▶ **WHAT YOU SHOULD DO**
Collect all lines from the records below that include the word "旧中山道".

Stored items
**********

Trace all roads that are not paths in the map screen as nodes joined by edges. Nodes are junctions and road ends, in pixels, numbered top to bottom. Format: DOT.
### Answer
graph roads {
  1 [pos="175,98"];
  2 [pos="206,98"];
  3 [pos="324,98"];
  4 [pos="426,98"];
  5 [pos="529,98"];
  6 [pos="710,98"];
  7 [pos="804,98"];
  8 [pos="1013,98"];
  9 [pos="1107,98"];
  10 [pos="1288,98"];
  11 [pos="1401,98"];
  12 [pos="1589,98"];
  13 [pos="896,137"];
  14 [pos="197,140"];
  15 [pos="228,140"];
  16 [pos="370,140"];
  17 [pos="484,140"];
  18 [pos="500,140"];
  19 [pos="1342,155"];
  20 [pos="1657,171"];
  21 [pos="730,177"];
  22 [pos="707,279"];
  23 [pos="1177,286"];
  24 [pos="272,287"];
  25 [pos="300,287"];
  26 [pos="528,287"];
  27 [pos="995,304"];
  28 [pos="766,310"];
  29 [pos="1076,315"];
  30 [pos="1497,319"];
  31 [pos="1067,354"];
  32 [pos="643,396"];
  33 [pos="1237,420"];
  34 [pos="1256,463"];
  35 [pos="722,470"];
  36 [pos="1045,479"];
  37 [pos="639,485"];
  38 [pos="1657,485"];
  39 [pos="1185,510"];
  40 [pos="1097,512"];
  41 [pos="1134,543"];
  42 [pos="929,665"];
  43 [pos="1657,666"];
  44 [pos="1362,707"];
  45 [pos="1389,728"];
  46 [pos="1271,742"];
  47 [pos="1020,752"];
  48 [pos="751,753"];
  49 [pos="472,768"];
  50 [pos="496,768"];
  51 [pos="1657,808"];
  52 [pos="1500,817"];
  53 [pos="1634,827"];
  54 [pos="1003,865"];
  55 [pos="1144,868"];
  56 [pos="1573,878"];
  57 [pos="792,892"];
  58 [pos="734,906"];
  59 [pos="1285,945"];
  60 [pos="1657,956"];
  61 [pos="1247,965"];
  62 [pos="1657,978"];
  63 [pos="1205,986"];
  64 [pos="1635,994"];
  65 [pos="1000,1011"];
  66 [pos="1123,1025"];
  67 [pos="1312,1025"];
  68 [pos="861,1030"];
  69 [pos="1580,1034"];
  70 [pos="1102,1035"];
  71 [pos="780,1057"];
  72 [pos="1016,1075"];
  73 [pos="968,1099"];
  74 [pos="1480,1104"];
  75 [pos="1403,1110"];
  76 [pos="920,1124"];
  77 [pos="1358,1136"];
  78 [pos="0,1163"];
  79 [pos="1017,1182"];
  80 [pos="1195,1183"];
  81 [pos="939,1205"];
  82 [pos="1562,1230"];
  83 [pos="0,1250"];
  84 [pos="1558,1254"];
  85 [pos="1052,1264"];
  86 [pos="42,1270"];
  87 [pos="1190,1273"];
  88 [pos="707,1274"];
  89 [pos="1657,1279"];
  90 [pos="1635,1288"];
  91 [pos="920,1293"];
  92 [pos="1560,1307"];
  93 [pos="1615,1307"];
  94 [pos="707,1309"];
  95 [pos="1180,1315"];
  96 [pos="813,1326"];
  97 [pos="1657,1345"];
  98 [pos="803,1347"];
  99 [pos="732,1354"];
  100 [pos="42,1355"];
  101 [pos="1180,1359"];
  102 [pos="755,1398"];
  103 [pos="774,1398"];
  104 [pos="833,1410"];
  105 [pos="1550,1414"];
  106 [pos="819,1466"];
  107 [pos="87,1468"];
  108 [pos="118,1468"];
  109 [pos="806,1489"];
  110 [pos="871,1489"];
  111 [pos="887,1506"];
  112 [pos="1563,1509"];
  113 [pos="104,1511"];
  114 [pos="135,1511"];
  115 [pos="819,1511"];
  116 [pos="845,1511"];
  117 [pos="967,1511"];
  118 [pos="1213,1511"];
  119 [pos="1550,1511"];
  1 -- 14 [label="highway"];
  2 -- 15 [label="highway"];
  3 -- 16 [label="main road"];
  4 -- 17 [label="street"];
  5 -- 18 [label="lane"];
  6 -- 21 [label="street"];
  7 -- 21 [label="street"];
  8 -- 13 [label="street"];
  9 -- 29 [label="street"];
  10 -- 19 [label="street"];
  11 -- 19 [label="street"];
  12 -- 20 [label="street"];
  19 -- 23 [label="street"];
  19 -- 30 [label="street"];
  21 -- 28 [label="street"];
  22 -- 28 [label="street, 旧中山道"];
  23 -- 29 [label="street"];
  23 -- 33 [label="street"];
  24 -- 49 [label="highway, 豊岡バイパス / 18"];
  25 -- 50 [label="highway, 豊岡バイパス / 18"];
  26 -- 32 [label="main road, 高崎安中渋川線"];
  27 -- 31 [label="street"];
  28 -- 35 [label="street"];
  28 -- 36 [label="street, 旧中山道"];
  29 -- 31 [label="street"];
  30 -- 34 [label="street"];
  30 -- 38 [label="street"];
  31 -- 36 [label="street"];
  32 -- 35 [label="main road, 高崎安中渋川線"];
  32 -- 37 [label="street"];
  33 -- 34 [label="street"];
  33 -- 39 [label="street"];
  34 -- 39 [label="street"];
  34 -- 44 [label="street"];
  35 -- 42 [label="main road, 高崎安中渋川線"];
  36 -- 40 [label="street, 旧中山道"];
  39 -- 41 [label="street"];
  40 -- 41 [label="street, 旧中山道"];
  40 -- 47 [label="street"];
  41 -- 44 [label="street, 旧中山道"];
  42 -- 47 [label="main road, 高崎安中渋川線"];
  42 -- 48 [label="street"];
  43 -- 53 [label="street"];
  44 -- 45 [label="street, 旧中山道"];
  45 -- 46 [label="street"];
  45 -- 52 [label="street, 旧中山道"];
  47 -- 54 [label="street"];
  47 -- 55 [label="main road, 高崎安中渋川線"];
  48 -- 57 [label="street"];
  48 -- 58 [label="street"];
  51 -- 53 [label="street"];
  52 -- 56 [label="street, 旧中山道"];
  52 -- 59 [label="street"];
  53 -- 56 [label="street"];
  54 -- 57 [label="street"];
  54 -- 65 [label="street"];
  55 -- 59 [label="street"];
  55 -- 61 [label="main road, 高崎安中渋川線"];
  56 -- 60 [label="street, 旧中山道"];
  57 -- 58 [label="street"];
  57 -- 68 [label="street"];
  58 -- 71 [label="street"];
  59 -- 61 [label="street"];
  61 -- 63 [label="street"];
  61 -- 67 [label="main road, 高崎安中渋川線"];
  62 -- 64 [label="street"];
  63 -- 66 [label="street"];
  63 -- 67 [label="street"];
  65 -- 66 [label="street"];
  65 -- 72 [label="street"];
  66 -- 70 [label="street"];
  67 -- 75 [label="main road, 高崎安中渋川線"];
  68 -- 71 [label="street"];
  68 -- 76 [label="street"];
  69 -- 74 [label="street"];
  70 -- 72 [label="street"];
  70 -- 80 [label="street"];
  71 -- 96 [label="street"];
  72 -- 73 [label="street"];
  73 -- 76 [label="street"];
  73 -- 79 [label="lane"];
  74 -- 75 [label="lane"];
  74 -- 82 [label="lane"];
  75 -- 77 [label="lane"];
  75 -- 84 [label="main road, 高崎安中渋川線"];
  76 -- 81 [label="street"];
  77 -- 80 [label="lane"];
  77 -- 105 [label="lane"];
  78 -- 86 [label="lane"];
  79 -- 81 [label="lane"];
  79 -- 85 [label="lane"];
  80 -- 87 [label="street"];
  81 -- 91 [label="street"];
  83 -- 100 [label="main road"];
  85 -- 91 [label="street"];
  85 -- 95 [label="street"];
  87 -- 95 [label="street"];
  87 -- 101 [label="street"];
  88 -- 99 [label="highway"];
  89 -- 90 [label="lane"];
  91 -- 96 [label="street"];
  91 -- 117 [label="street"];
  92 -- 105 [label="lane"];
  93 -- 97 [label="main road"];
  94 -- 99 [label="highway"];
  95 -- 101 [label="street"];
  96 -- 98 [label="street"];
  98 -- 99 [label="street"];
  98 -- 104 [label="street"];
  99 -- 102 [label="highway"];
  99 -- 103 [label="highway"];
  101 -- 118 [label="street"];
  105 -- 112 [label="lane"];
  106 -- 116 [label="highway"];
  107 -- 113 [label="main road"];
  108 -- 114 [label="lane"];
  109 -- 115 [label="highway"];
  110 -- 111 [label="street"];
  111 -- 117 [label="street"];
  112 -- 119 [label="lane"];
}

**********

▶ **OUTPUT FOR THIS TASK**
  22 -- 28 [label="street, 旧中山道"];
  28 -- 36 [label="street, 旧中山道"];
  36 -- 40 [label="street, 旧中山道"];
  40 -- 41 [label="street, 旧中山道"];
  41 -- 44 [label="street, 旧中山道"];
  44 -- 45 [label="street, 旧中山道"];
  45 -- 52 [label="street, 旧中山道"];
  52 -- 56 [label="street, 旧中山道"];
  56 -- 60 [label="street, 旧中山道"];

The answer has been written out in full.